Question about tensors in autograd function

I have this autograd function.

class raw(autograd.Function):
    @staticmethod
    def forward(ctx, inp):
        ctx.a = inp * inp + 1
        print(inp.requires_grad, ctx.a.requires_grad)
        return inp * ctx.a.pow(-0.5)

    @staticmethod
    def backward(ctx, grad_output):
        return grad_output * ctx.a.pow(-1.5)

when I ran this function like raw.apply(tc.randn(1, requires_grad=True)), the output is True False. In this case, ctx.a does not require grad. But don’t tensors that require grad produce tensors that also requires grad? For example

>>> a=tc.randn(1,requires_grad=True)
>>> b=a*a+1
>>> b.requires_grad
True

I’m quite confused about what is happening during the process of calling raw.apply(I don’t know where to find the implementation of .apply either).
Can someone explain this process to me?
Thank u very much.

Hi,

The requires_grad field is used to track operation and Tensors that require gradients. Here since you are inside a autograd.Function. You do no use the autograd anymore to get gradients, you code the backward yourself. So the Tensors that are created in during the forward pass do not require gradients as the autograd engine does not need to track operations on them to compute gradients.

Thanks for ur reply, that solved my problem.
Just another question, do u know where is the source code of the apply of autograd functions?

§ **Exercises**:
a – In the forum thread, what output is printed when the function is run as raw.apply(tc.randn(1, requires_grad=True))?
b – Duplicate the part of the forum thread that opens with the words containing "The requires_grad field" and closes with "of autograd functions?".

§ **Extracted entries**:

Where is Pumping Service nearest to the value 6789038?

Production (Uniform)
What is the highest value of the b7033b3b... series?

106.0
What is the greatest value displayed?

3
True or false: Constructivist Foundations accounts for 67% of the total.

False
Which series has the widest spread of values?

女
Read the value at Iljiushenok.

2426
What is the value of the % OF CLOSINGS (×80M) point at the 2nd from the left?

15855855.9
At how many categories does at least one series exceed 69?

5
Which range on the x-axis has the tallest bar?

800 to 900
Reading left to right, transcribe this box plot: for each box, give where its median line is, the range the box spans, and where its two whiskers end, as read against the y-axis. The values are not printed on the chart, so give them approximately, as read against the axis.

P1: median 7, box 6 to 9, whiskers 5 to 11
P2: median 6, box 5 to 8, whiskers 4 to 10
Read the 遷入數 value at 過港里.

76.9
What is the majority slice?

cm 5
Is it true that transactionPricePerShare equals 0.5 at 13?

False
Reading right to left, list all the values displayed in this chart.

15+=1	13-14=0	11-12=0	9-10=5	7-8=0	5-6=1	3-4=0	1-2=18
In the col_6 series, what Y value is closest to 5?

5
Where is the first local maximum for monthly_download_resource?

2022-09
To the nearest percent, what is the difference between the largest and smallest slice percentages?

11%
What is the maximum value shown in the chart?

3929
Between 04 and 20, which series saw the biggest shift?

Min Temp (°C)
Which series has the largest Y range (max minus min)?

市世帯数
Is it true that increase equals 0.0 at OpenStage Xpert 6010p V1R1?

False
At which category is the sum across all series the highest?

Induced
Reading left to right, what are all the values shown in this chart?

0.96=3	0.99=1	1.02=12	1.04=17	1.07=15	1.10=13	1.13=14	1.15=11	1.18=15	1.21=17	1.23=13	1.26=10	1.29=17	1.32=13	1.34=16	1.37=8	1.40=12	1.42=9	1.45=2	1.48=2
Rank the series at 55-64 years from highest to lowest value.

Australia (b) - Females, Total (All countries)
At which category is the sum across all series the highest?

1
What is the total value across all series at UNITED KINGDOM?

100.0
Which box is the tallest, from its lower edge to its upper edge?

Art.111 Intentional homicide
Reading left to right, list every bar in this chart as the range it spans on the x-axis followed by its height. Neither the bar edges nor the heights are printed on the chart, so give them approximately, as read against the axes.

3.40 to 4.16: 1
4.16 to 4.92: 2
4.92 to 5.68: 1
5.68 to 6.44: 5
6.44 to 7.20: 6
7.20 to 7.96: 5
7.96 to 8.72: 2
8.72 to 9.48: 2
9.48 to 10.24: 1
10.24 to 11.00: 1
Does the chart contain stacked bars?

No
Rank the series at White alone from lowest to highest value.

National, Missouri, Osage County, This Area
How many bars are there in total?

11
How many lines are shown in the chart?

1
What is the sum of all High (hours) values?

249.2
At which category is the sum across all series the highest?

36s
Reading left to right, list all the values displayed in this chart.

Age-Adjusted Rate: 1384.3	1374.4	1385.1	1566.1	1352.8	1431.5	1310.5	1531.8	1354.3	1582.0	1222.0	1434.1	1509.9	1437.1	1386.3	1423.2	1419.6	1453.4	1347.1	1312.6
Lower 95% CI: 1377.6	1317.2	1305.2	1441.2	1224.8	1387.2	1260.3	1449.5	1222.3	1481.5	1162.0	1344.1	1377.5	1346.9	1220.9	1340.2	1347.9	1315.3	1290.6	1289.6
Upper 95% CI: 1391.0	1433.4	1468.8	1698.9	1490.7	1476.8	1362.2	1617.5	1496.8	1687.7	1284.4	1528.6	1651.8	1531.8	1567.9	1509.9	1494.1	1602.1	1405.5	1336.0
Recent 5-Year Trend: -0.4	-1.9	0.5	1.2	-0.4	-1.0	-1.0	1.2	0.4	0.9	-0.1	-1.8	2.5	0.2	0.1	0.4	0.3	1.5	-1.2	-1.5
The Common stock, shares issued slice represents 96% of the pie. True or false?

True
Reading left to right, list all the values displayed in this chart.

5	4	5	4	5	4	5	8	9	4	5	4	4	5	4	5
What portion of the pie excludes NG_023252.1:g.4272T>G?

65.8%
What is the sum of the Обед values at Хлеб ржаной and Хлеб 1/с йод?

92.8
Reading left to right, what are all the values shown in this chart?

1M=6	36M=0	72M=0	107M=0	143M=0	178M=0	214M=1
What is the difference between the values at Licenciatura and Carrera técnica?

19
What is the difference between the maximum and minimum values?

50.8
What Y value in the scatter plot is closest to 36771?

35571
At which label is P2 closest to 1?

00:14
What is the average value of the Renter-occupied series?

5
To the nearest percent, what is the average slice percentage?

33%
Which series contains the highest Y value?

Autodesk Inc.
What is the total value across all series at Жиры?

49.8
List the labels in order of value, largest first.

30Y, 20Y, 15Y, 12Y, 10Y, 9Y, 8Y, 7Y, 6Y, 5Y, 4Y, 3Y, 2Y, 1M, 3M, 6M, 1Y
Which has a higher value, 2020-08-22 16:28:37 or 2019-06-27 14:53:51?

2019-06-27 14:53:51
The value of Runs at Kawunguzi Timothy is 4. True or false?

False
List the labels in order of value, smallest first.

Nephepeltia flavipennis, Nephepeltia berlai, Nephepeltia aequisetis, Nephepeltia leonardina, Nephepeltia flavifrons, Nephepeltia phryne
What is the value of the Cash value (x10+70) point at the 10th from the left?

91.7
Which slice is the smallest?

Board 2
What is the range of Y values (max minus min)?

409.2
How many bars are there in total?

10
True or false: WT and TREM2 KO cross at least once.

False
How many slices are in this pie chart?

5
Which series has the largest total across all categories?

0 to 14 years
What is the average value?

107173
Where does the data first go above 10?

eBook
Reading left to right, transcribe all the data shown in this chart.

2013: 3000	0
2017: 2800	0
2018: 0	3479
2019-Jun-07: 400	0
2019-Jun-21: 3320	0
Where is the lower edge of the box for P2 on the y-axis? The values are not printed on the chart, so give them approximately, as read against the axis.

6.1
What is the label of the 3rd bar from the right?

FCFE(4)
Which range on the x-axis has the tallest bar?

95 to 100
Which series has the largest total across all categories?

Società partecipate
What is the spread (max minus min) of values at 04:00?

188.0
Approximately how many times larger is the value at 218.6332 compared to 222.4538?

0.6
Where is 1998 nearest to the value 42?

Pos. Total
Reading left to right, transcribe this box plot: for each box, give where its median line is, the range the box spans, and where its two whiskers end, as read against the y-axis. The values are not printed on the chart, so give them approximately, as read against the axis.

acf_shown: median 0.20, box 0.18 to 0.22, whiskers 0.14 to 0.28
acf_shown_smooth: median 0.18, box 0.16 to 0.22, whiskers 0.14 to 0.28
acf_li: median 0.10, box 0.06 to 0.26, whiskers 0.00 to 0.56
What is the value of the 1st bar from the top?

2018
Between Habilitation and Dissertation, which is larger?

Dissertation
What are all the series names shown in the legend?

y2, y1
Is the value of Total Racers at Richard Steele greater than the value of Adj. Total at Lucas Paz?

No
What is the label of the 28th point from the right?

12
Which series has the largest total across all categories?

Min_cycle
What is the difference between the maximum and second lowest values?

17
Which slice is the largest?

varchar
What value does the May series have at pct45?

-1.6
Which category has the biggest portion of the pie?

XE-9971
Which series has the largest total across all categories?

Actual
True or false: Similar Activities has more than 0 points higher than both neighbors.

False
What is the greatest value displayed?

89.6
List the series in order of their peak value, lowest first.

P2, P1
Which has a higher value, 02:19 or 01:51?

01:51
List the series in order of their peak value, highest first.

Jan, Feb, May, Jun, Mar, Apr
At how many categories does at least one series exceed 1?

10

§ **Results of the tasks**:
a – True False

b –
The requires_grad field is used to track operation and Tensors that require gradients. Here since you are inside a autograd.Function. You do no use the autograd anymore to get gradients, you code the backward yourself. So the Tensors that are created in during the forward pass do not require gradients as the autograd engine does not need to track operations on them to compute gradients.

Thanks for ur reply, that solved my problem.
Just another question, do u know where is the source code of the apply of autograd functions?